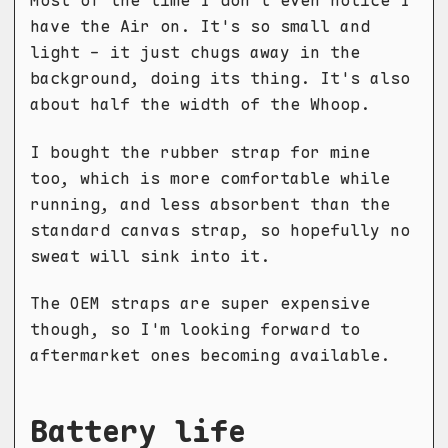
Most of the time I don't even notice I
have the Air on. It's so small and
light - it just chugs away in the
background, doing its thing. It's also
about half the width of the Whoop.
I bought the rubber strap for mine
too, which is more comfortable while
running, and less absorbent than the
standard canvas strap, so hopefully no
sweat will sink into it.
The OEM straps are super expensive
though, so I'm looking forward to
aftermarket ones becoming available.
Battery life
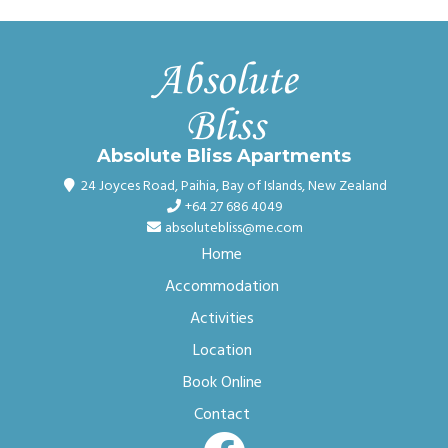
Absolute Bliss Apartments
24 Joyces Road
,
Paihia, Bay of Islands
,
New Zealand
+64 27 686 4049
absolutebliss@me.com
Home
Accommodation
Activities
Location
Book Online
Contact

■ ■ ■ ■ ■ ■ ■

Required work — The pictures in the entries above should be left out; all else must be copied exactly.

Output for this task —
Most of the time I don't even notice I
have the Air on. It's so small and
light - it just chugs away in the
background, doing its thing. It's also
about half the width of the Whoop.
I bought the rubber strap for mine
too, which is more comfortable while
running, and less absorbent than the
standard canvas strap, so hopefully no
sweat will sink into it.
The OEM straps are super expensive
though, so I'm looking forward to
aftermarket ones becoming available.
Battery life
Absolute Bliss Apartments
24 Joyces Road
,
Paihia, Bay of Islands
,
New Zealand
+64 27 686 4049
absolutebliss@me.com
Home
Accommodation
Activities
Location
Book Online
Contact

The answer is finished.